**THE PROBLEM:** The records below are to be set down word for word, with every picture left out.
---- PROVIDED RECORDS
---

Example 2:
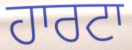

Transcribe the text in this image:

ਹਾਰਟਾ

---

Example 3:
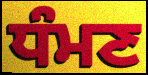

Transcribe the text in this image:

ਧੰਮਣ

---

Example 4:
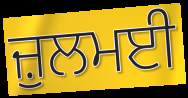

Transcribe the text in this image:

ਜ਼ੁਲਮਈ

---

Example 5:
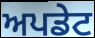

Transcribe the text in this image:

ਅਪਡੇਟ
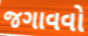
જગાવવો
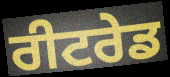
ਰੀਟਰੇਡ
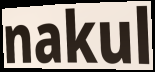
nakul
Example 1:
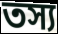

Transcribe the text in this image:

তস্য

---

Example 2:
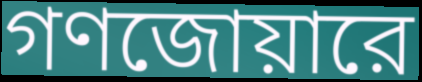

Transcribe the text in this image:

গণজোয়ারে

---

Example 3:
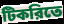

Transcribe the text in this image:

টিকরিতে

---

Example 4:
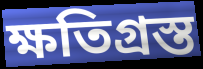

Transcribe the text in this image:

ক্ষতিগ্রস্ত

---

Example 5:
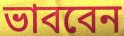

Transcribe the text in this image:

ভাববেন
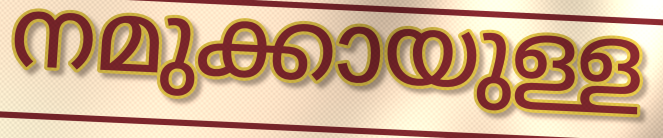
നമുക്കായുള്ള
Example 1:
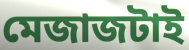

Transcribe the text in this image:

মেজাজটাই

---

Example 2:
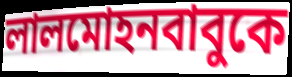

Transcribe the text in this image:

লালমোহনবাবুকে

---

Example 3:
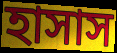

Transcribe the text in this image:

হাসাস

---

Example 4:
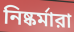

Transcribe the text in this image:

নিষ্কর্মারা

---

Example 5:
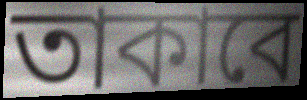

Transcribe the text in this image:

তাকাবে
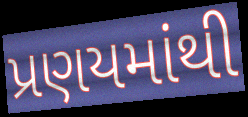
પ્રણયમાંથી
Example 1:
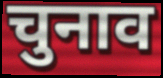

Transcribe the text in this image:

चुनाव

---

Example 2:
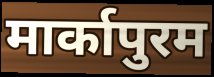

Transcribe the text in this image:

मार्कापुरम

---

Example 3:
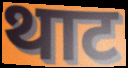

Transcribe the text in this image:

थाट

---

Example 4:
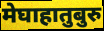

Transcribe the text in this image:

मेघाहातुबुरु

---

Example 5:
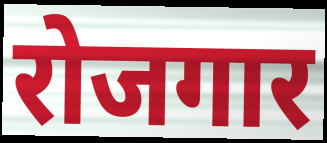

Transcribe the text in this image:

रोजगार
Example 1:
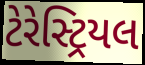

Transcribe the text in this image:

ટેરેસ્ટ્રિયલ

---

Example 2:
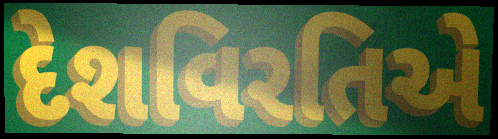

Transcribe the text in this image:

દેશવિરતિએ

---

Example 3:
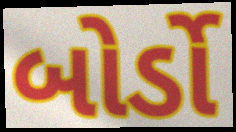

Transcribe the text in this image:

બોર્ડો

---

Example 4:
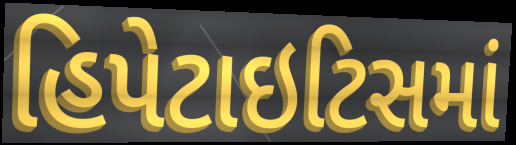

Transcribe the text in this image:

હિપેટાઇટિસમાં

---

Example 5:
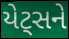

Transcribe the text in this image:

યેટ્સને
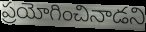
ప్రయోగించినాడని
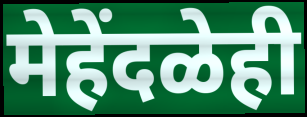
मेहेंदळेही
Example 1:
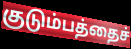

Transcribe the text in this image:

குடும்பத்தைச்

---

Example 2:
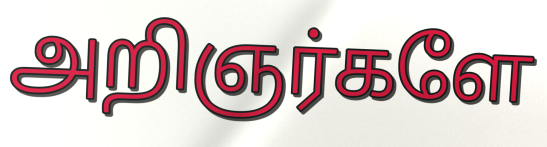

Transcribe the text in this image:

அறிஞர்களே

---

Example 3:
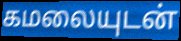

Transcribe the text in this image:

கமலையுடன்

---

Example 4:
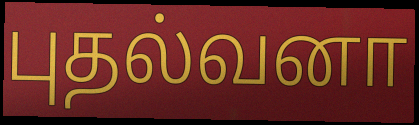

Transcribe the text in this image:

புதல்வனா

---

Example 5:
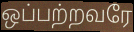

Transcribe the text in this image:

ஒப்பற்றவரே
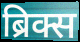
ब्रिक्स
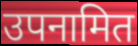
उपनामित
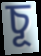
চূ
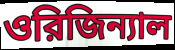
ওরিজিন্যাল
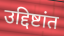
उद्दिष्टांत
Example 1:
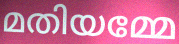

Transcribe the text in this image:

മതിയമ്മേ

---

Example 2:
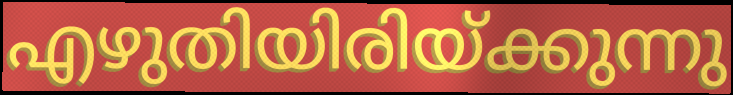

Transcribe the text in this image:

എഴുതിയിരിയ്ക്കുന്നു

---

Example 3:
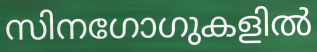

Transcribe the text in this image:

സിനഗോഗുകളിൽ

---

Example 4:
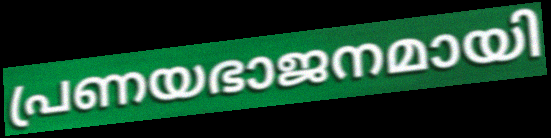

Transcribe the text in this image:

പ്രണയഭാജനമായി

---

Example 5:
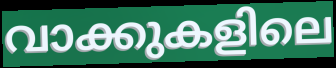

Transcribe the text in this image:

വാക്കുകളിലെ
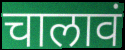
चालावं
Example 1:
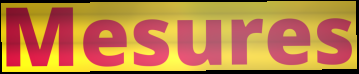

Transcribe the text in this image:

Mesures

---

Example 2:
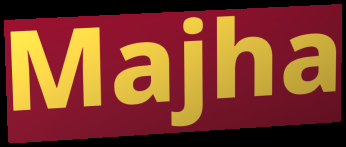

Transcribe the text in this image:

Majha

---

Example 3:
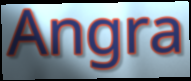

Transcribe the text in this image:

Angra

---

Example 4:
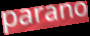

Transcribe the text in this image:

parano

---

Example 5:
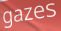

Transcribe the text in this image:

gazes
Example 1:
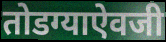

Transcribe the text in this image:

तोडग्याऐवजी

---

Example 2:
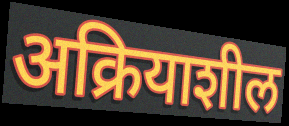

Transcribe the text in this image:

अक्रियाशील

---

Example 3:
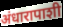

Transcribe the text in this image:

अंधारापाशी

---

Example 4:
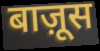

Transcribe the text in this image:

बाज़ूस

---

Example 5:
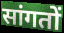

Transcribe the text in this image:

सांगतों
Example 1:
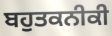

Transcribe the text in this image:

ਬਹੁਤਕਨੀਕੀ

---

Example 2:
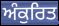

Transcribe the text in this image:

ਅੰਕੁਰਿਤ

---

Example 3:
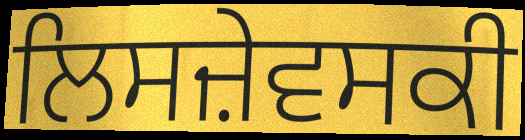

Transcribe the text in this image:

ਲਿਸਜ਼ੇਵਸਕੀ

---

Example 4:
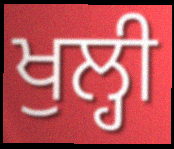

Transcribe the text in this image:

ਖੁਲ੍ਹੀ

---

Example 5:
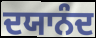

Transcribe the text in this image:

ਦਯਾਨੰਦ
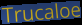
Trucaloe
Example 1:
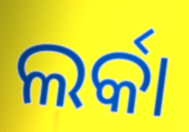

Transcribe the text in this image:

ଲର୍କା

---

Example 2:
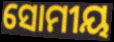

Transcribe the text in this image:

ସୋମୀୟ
--------
**SOLVED PROBLEM:**
---

Example 2:

Transcribe the text in this image:

ਹਾਰਟਾ

---

Example 3:

Transcribe the text in this image:

ਧੰਮਣ

---

Example 4:

Transcribe the text in this image:

ਜ਼ੁਲਮਈ

---

Example 5:

Transcribe the text in this image:

ਅਪਡੇਟ
જગાવવો
ਰੀਟਰੇਡ
nakul
Example 1:

Transcribe the text in this image:

তস্য

---

Example 2:

Transcribe the text in this image:

গণজোয়ারে

---

Example 3:

Transcribe the text in this image:

টিকরিতে

---

Example 4:

Transcribe the text in this image:

ক্ষতিগ্রস্ত

---

Example 5:

Transcribe the text in this image:

ভাববেন
നമുക്കായുള്ള
Example 1:

Transcribe the text in this image:

মেজাজটাই

---

Example 2:

Transcribe the text in this image:

লালমোহনবাবুকে

---

Example 3:

Transcribe the text in this image:

হাসাস

---

Example 4:

Transcribe the text in this image:

নিষ্কর্মারা

---

Example 5:

Transcribe the text in this image:

তাকাবে
પ્રણયમાંથી
Example 1:

Transcribe the text in this image:

चुनाव

---

Example 2:

Transcribe the text in this image:

मार्कापुरम

---

Example 3:

Transcribe the text in this image:

थाट

---

Example 4:

Transcribe the text in this image:

मेघाहातुबुरु

---

Example 5:

Transcribe the text in this image:

रोजगार
Example 1:

Transcribe the text in this image:

ટેરેસ્ટ્રિયલ

---

Example 2:

Transcribe the text in this image:

દેશવિરતિએ

---

Example 3:

Transcribe the text in this image:

બોર્ડો

---

Example 4:

Transcribe the text in this image:

હિપેટાઇટિસમાં

---

Example 5:

Transcribe the text in this image:

યેટ્સને
ప్రయోగించినాడని
मेहेंदळेही
Example 1:

Transcribe the text in this image:

குடும்பத்தைச்

---

Example 2:

Transcribe the text in this image:

அறிஞர்களே

---

Example 3:

Transcribe the text in this image:

கமலையுடன்

---

Example 4:

Transcribe the text in this image:

புதல்வனா

---

Example 5:

Transcribe the text in this image:

ஒப்பற்றவரே
ब्रिक्स
उपनामित
চূ
ওরিজিন্যাল
उद्दिष्टांत
Example 1:

Transcribe the text in this image:

മതിയമ്മേ

---

Example 2:

Transcribe the text in this image:

എഴുതിയിരിയ്ക്കുന്നു

---

Example 3:

Transcribe the text in this image:

സിനഗോഗുകളിൽ

---

Example 4:

Transcribe the text in this image:

പ്രണയഭാജനമായി

---

Example 5:

Transcribe the text in this image:

വാക്കുകളിലെ
चालावं
Example 1:

Transcribe the text in this image:

Mesures

---

Example 2:

Transcribe the text in this image:

Majha

---

Example 3:

Transcribe the text in this image:

Angra

---

Example 4:

Transcribe the text in this image:

parano

---

Example 5:

Transcribe the text in this image:

gazes
Example 1:

Transcribe the text in this image:

तोडग्याऐवजी

---

Example 2:

Transcribe the text in this image:

अक्रियाशील

---

Example 3:

Transcribe the text in this image:

अंधारापाशी

---

Example 4:

Transcribe the text in this image:

बाज़ूस

---

Example 5:

Transcribe the text in this image:

सांगतों
Example 1:

Transcribe the text in this image:

ਬਹੁਤਕਨੀਕੀ

---

Example 2:

Transcribe the text in this image:

ਅੰਕੁਰਿਤ

---

Example 3:

Transcribe the text in this image:

ਲਿਸਜ਼ੇਵਸਕੀ

---

Example 4:

Transcribe the text in this image:

ਖੁਲ੍ਹੀ

---

Example 5:

Transcribe the text in this image:

ਦਯਾਨੰਦ
Trucaloe
Example 1:

Transcribe the text in this image:

ଲର୍କା

---

Example 2:

Transcribe the text in this image:

ସୋମୀୟ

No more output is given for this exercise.